Certamente, per i giovani un buon lavoro deve poggiare su alcuni “fondamentali” solidi: stabilità dell’impiego, un livello retributivo adeguato, un orario di lavoro soddisfacente, in modo da non sacrificare le altre dimensioni della vita che contano (gli affetti, gli impegni familiari, gli interessi personali, lo svago). Inoltre, deve svolgersi in un contesto (dal luogo di lavoro alla rete relazionale) percepito come positivo e rappresentare un’occasione di apprendimento continuo. Deve anche essere coinvolgente, non routinario, aperto alle innovazioni e al contributo creativo, e incorporare convinzioni e passioni consonanti con le proprie.

In particolare, tra i requisiti del buon lavoro che i giovani cercano, emerge prepotentemente la voglia di autonomia nella gestione dei tempi e degli orari. Questi desideri potrebbero orientare verso il lavoro autonomo e l’avvio di un’impresa, una soluzione largamente apprezzata, sebbene spesso confinata nel perimetro di un sogno proibito, a causa dei rischi connessi all’avventura imprenditoriale, percepiti come troppo alti per essere sopportabili.

 

Molti dei pilastri del lavoro ideale indicati dai giovani sono rintracciabili nel lavoro artigiano, che gode di una reputazione molto positiva nel loro immaginario, tanto che un terzo dei giovani che non vi lavorano vorrebbe entrare a farne parte.

 

Del mondo artigiano si apprezzano l’originalità, la creatività, la vena artistica, il grado di autonomia nella gestione delle mansioni e nella realizzazione del prodotto o servizio finale.

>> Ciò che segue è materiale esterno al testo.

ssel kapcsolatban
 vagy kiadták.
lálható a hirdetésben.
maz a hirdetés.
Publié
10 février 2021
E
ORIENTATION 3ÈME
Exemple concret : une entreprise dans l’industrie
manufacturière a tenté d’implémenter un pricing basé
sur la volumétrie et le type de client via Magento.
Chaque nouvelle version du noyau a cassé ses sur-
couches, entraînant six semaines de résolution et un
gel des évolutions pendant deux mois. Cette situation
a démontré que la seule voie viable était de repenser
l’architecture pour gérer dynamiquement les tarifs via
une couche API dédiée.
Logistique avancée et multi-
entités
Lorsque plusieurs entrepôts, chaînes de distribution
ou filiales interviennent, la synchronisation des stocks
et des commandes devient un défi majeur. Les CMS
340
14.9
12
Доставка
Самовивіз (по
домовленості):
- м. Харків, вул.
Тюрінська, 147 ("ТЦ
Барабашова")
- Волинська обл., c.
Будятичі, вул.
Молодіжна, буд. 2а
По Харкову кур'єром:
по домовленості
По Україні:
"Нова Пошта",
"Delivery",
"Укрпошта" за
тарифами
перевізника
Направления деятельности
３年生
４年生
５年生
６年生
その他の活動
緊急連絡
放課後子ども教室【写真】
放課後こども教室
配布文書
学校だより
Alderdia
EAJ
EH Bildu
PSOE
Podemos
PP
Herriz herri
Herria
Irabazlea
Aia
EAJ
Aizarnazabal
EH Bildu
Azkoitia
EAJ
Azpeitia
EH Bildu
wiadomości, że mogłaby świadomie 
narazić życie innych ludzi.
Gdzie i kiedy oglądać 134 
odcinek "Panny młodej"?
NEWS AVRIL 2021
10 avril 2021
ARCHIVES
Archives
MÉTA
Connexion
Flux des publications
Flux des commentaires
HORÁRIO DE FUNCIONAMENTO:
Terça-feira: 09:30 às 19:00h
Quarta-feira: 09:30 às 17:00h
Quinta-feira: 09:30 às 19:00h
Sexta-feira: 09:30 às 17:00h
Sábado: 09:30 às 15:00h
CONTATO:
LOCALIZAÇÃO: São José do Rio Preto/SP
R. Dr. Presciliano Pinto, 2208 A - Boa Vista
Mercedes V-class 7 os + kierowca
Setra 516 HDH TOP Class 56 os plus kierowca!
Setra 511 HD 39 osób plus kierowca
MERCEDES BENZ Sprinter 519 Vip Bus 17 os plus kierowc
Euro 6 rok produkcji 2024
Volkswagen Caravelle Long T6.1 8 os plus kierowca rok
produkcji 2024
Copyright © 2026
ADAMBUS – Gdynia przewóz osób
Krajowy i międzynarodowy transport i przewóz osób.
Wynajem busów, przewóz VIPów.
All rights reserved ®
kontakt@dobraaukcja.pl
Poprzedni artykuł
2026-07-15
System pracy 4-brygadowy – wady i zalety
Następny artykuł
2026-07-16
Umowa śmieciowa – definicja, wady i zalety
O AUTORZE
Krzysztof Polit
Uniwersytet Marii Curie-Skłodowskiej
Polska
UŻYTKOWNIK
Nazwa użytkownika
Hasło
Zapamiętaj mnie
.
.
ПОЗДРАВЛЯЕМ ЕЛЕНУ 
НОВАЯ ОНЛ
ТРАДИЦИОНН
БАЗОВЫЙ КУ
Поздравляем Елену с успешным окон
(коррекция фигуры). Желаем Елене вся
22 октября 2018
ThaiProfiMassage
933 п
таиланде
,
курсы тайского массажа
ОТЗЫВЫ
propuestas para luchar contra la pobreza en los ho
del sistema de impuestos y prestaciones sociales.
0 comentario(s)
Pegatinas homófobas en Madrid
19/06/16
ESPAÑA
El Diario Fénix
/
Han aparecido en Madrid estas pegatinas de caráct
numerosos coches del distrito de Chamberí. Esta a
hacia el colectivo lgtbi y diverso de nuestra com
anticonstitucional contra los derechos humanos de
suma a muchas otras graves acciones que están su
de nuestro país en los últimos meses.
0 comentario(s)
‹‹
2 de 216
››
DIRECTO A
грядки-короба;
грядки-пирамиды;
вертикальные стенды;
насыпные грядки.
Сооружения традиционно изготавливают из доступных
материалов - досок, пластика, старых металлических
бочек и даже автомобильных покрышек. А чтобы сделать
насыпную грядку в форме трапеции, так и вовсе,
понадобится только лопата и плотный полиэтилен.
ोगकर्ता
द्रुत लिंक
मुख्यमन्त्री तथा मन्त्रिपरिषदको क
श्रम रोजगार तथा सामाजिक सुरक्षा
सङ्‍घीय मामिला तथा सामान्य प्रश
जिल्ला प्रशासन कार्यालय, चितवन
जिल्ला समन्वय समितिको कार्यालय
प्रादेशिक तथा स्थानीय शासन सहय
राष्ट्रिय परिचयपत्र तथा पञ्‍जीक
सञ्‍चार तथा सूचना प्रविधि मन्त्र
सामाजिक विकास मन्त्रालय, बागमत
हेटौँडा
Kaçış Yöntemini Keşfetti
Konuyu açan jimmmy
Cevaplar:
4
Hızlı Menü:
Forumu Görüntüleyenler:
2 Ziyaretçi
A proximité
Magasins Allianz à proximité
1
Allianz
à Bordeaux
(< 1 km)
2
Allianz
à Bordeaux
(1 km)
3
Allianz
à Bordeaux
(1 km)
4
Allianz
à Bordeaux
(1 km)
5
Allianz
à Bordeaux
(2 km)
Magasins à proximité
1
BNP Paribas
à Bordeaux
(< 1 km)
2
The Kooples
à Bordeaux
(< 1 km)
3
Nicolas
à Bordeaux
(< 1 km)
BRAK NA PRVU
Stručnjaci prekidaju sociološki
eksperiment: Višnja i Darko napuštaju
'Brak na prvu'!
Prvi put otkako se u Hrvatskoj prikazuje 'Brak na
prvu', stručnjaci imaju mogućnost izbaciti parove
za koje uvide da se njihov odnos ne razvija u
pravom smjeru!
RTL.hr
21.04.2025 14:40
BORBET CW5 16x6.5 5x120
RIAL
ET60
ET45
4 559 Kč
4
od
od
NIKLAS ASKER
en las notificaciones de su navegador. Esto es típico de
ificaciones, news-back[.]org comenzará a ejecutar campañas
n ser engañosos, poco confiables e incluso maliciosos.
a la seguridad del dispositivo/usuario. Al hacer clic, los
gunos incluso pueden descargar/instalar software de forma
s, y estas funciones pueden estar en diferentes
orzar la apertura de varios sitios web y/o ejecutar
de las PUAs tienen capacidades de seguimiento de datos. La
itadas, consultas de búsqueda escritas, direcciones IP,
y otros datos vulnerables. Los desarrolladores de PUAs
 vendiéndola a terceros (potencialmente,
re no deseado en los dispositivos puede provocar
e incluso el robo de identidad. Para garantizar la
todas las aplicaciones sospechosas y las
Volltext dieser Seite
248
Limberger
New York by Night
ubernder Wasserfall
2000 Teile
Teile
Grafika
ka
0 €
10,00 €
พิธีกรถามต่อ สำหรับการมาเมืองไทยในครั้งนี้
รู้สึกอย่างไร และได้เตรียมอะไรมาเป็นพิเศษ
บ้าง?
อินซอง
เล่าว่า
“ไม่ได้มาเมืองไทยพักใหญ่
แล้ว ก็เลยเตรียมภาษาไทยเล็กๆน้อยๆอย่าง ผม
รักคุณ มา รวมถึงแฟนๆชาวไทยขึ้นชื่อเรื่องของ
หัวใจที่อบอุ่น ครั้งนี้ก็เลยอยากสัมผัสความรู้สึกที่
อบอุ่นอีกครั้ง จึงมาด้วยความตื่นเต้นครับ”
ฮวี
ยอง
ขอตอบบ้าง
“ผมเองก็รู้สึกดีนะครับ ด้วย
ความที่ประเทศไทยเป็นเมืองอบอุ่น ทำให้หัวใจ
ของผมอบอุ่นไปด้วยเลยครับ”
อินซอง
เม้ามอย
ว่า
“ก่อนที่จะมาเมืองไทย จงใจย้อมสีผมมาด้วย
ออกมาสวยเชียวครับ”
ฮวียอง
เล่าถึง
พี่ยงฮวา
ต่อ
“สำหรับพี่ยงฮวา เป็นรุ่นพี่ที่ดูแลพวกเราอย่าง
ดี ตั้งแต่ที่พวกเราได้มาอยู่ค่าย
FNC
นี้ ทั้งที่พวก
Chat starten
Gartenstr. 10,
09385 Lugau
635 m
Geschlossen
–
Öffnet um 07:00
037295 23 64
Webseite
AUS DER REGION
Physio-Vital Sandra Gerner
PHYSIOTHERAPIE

Tuttavia, lo sguardo giovanile rivolto all’artigianato non è contraddistinto da un’inclinazione nostalgica o da una romantica idealizzazione della “piccola bottega”. Piuttosto, ciò che rende l’artigianato attrattivo ai loro occhi sono i suoi valori intrinseci, coniugati con le esigenze della contemporaneità in cui sono immersi: competenze e saperi, culture e pratiche legate al modello produttivo specifico del mondo artigiano.

Se, nell’attuale fase storico-sociale, il lavoro deve rispondere al severo scrutinio valoriale compiuto dai giovani, allora non è una forzatura affermare che l’impresa artigiana può contare su una posizione di vantaggio rispetto ad altre alternative meno sensibili alla sostenibilità e contraddistinte da un produttivismo “a prescindere”.